If anything, that bigoted sentence kills every bit of curiosity that I had regarding that system, and I will fight it tooth and nail.  I am a Liberal and by definition Liberals care about people rather than power/profits/prestige (with only a couple of exceptions, the rich are not liberal - they're conservative).  I resent the Jewish comment greatly for my friends' sake as well as for the sake of honest truth.  The fact is, both aspects of that comment are very much out of line and based on ancient, hoary old LIES, and they promote bigoted stereotypes that should have died centuries if not millenia ago.

You sound like a communist... which are conservative by nature and no different to up-to-date social scientists than the capitalists (as well as being based on a very DATED theoretical framework).  Just like the communists, you try to sell hate along with your product (they're virulently anti-liberal and anti-Jewish).  

Sorry, but I'm not buying.

by ArchaeoBob on Mon Sep 24, 2012 at 10:25:56 AM EST
Parent

Jesus. Your credibility is ruined by your anti-Semitism, Denis.

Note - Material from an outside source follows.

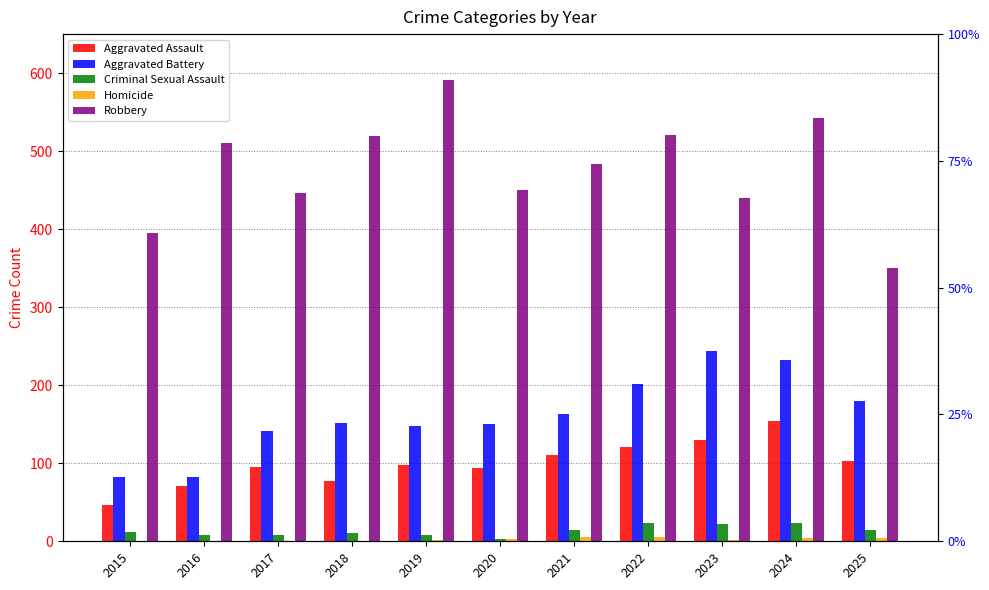

How many distinct data groups are displayed?

5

by Frank Cocozzelli on Wed Sep 26, 2012 at 08:39:35 AM EST
Parent
We believe that knowing and understanding that, and trying to understand where Jesus was coming from (culture, etc.) is necessary for understanding what He taught, and critical to beginning to understand the Bible itself (along with a knowledge of the REAL history of the Bible - not the "God Dictated it" nonsense you get from Fundies).


by ArchaeoBob on Wed Sep 26, 2012 at 10:13:27 AM EST
Parent



I believe you have misunderstood the intent of my comment, which was not to assert that Mary expressed any formal economic theory or plan, but rather to demonstrate that the ideas of redistribution of wealth and distributive justice have their roots in the very earliest texts of Christendom. I am affirming Frank Cocozzelli's thesis that redistribution is not Marxism, but rather "Good Catholic Doctrine."

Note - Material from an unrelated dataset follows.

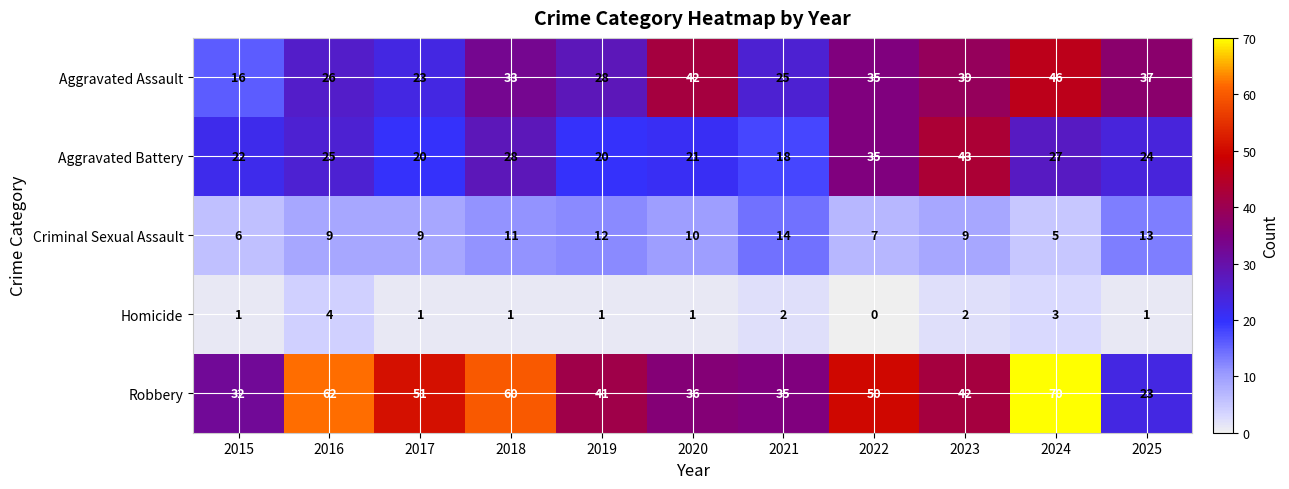

What is the sum of the Aggravated Battery values at 2021 and 2015?

40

As for the age of the text, current best scholarship dates the Gospel of Luke from somewhere between 64 C.E. and the first decade of the second century, with the most likely date of composition being in the late '80's or '90's of the first century. And it is generally accepted that The Magnificat represents a hymn existing in the oral tradition of the early church for decades before it was written down. Referring to oral tradition material as "hearsay evidence" is not really appropriate, I believe, when dealing with a semi-literate culture.

In biographical material on the website advocating canonization of Jose Maria Arizmendiarrieta I find this statement: "...in March 1936 he dedicated himself to God and the Virgin Mary, a personal precept of life as a priest." It seems quite likely that the priest whose work you applaud was himself inspired by the vision of distributive justice articulated by Mary.